Nas orações de ordenação da Tradição Apostólica a Igreja reza para que o bispo receba "o espírito de liderança", para que o presbítero receba "o espírito de graça e de conselho do presbitério para que possa auxiliar e conduzir vosso povo com um coração puro" e para que o diácono receba "o espírito de graça e de zelo".

Este sentido combina bem com a resposta litúrgica "e com o teu espírito". Até o quarto século, a Oração Eucarística, e de fato as demais orações da liturgia, eram composições espontâneas, embora elas seguissem um dos vários modelos tradicionais. Tal composição espontânea estava relacionada ao dom de profecia. Um obra cristã do fim do primeiro século chama Doutrina dos Doze Apóstolos diz que, na Eucaristia, aos profetas se devia permitir que dessem graças o quanto desejassem. Portanto, quando o povo reunido respondia à bênção do presidente, eles oravam para que o Senhor estivesse com o carisma que ele recebera. Por volta do fim do quarto século, esta oração espontânea foi substituída pelo uso de orações escritas.
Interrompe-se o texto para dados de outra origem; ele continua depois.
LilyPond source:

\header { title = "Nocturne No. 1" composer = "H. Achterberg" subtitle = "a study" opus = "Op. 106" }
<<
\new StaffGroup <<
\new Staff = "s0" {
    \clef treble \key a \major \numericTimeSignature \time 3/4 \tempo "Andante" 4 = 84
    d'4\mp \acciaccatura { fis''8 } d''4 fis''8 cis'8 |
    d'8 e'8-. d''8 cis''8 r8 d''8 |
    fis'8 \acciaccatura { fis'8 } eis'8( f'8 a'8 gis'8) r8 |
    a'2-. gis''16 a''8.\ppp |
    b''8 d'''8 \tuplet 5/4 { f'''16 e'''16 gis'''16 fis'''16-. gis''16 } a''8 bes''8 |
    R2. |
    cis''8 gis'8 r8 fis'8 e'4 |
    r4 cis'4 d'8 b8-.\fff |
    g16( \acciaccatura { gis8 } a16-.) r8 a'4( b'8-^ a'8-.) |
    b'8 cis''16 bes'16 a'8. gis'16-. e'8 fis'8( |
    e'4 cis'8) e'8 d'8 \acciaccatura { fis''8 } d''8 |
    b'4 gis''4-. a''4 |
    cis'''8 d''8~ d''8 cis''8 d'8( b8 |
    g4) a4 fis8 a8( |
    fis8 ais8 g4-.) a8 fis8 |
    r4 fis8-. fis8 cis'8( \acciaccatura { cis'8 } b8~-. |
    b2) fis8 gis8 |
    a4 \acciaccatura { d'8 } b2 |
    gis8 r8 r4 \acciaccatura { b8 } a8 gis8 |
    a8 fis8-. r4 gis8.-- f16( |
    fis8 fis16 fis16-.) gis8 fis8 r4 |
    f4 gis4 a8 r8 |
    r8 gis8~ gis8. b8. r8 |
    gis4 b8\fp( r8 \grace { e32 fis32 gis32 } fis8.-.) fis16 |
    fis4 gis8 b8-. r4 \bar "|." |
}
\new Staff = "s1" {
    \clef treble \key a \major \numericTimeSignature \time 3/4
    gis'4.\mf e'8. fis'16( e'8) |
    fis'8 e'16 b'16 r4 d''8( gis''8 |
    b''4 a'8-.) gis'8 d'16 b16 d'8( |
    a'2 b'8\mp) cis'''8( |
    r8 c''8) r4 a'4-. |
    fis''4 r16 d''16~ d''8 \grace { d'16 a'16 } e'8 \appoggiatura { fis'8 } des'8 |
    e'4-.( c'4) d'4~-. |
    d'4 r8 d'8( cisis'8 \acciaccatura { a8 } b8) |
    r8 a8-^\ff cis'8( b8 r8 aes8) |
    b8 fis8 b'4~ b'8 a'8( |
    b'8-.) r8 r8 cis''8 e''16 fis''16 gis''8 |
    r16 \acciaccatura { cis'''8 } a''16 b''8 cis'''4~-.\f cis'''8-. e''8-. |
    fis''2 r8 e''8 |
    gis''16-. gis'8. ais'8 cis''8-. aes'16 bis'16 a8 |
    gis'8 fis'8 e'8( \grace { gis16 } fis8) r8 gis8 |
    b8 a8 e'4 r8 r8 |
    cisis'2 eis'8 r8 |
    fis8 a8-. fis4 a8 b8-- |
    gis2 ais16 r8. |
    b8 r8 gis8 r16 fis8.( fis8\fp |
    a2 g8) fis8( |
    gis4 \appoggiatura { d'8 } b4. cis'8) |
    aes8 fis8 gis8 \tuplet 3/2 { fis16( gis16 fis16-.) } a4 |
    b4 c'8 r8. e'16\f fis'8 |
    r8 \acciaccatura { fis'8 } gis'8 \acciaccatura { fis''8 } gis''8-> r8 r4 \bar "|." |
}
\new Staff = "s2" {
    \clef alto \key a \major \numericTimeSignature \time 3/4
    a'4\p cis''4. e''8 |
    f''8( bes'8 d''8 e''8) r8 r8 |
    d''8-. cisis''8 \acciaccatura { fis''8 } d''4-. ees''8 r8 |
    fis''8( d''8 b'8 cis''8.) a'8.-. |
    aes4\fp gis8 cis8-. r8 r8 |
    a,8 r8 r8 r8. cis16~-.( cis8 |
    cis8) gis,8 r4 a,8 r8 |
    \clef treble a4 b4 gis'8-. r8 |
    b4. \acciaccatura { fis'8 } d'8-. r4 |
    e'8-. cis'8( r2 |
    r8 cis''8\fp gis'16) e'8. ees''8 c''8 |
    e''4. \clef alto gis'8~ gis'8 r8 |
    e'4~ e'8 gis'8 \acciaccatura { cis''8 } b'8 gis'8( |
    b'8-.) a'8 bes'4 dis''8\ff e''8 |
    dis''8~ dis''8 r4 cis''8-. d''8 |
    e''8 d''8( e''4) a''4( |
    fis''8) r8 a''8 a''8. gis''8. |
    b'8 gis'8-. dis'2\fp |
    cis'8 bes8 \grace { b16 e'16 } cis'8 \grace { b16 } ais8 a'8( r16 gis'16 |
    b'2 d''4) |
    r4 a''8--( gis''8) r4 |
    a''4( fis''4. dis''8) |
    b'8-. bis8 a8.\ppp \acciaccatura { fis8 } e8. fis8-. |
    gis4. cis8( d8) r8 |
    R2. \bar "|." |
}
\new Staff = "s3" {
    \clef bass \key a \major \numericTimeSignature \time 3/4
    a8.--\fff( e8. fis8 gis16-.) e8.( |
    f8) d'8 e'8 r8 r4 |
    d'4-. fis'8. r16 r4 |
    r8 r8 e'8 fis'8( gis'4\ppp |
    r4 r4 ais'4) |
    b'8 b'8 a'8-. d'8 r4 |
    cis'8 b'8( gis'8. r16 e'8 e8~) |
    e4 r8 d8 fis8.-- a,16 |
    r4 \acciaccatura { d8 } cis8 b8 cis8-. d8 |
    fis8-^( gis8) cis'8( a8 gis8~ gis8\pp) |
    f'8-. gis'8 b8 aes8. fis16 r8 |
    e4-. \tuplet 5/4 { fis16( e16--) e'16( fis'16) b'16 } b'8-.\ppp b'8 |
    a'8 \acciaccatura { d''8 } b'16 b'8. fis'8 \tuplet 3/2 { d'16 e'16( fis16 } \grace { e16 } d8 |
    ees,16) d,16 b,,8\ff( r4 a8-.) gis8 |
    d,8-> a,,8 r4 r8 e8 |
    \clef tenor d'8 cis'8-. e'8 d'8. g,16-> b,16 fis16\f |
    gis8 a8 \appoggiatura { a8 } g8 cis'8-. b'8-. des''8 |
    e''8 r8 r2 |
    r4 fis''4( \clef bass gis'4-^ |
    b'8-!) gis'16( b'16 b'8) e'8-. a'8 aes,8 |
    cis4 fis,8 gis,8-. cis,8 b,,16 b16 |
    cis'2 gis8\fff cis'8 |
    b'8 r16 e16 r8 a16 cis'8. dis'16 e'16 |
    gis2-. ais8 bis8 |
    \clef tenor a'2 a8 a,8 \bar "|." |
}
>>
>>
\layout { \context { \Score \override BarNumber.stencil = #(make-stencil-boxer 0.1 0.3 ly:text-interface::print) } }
Na Igreja de Antioquia da Síria, pregadores como São João Crisóstomo ou Teodoro de Mopsuéstia diziam que a palavra "espírito" na resposta referia-se ao carisma ou graça do sacerdócio que o bispo ou presbítero haviam recebido.

"Ao dizerem 'e com o teu espírito', eles não se referem a sua alma, mas à graça do Espírito Santo pelo qual seu povo acredita que ele foi chamado ao sacerdócio", diz Teodoro (Homilias Batismais, 15, 37). Na liturgia siríaca do quinto século, a saudação é traduzida "contigo e com o teu espírito". Traduzindo assim este povo semita, que fala uma língua muito próxima daquela falada por nosso Senhor e por seus discípulos, torna-se claro que eles pensavam que ela significa mais que um simples "e contigo também". No fim do século V, encontramos a seguinte explicação em algumas homilias atribuídas a Narsi de Nisibis: "O povo responde ao sacerdote com amor, dizendo: 'Contigo, padre, e com aquele teu espírito sacerdotal'. Eles chamam 'espírito' não a alma do sacerdote, mas o espírito que o sacerdote recebeu pela imposição das mãos. Pela imposição das mãos, o sacerdote recebe o poder do Espírito, de modo que ele é capaz de realizar os divinos mistérios. Aquela graça o povo chama o espírito do sacerdote e eles rezam para que ele [o sacerdote] possa alcançar a paz com ele e ele [o espírito] com o sacerdote". (Homilia de Exposição dos Mistérios 17 A).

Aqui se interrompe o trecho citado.